だから、最初は頭で理解するだけでもいい。自分を貶めてよいことは何もない、自分だけでなく自分を見てくれている人々をも傷つけているということに。自分を大切にしている自分がどこかにいるから、今もこうやって生きているし、生き続けられている。自分を大切にしている自分は、その時々に分かる範囲でベストを尽くしてきたのです。

ですから、理解したら、勇気をかき集めて次のステップに進みましょう。

自分が選択して、今の自分をやっている、でも、きつい、苦しい、哀しい、から、あるいは、他にしたいことがある、使命がある、やるべきことがある、など何でもいいから怖いけど、今の生活を変えます、と言って、変化していくのです。

その時に、変化の先や途中には「気持ちのよさ」を求めてみてください。

刹那的な何か、ではなく、落ち着いて、じんわりと感動出来て、うきうきして、といったその時の自分にとっての「気持ちのよさ」です。遊びまくったり、快楽にふけったり、寝てばかり、という選択を否定はしませんが、おそらく飽きます。それに、罪悪感たっぷりでそんなことやっても楽しめないと思います。

だから、もう少し長いスパンで、もう少しトータルな自分群で相談して、いろんなことにトライしてみてください。

 

繰り返しますが、見失った闇の自分を見つけて、一緒にいてあげてください。そして、たとえどんな心持になったとしても徹底して味方になっていてください。

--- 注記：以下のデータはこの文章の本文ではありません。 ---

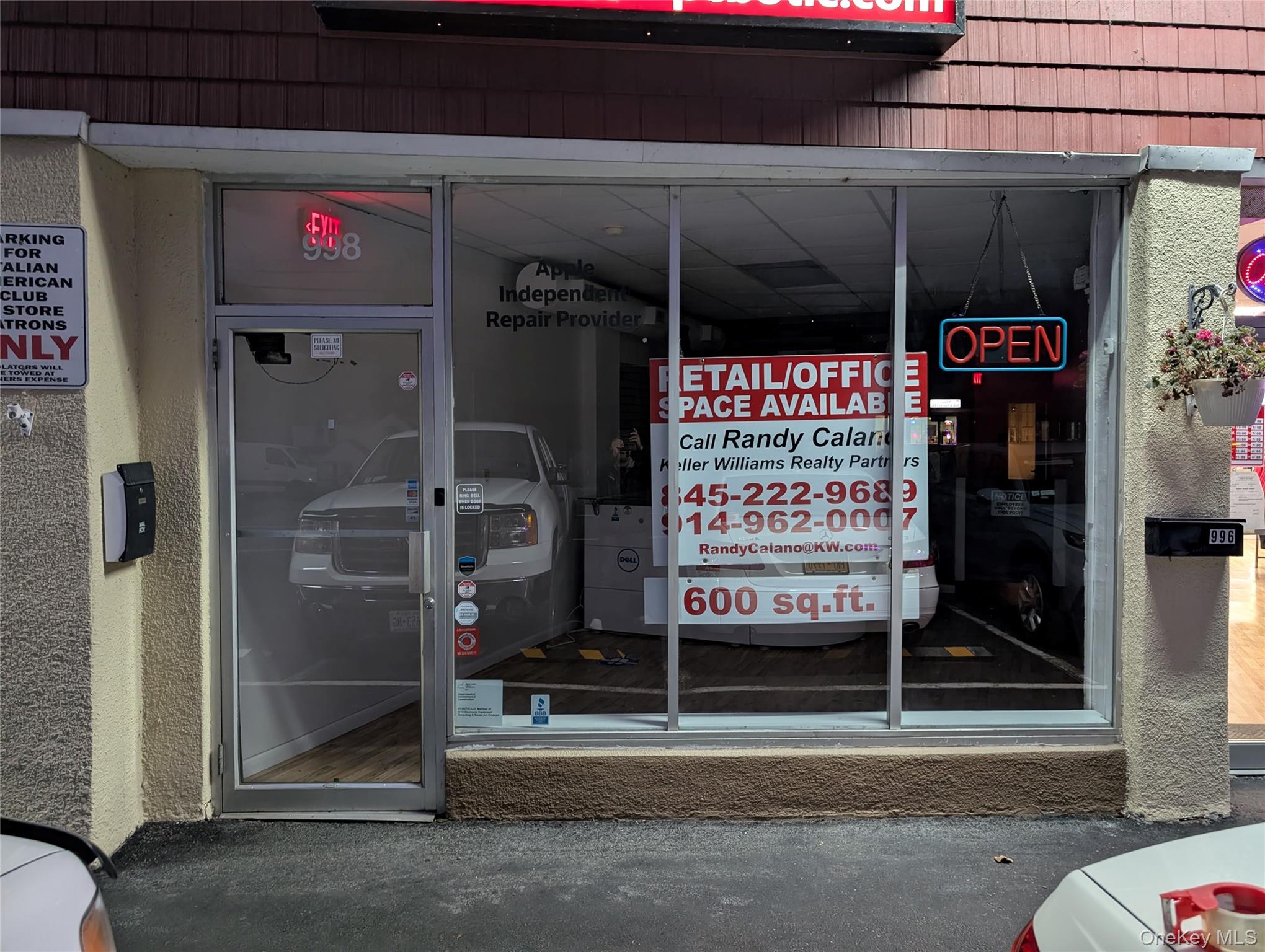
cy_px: 476
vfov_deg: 56.9
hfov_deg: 71.5
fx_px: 878
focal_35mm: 24
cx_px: 632
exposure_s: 1/60
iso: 474
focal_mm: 6.9
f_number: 1.68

対外的には謝ったり、取り繕ったりする必要も出てくるかもしれません。でも、そんなこととは別に、ひたすら彼・彼女に、OKを出してあげてください。よくここまで生きていてくれた、と。よく消えずに一緒にいてくれた、と。これができるようになると、文字通り世界が変わり始めます。

見失った、と言っているのは、失っていないということでもあります。

確実にそこにいるからこそ、今は苦しい、でも忘れてはいけない何かを包含している、だからその苦しさとともに気持ちのよい明日を見つける旅に出るのです。きっとあなたにとっての光がそこに見えるはずです。

 

いつかも書いたことだけど、闇を大切に。光を追い求めるためには、闇を切り離してはいけない。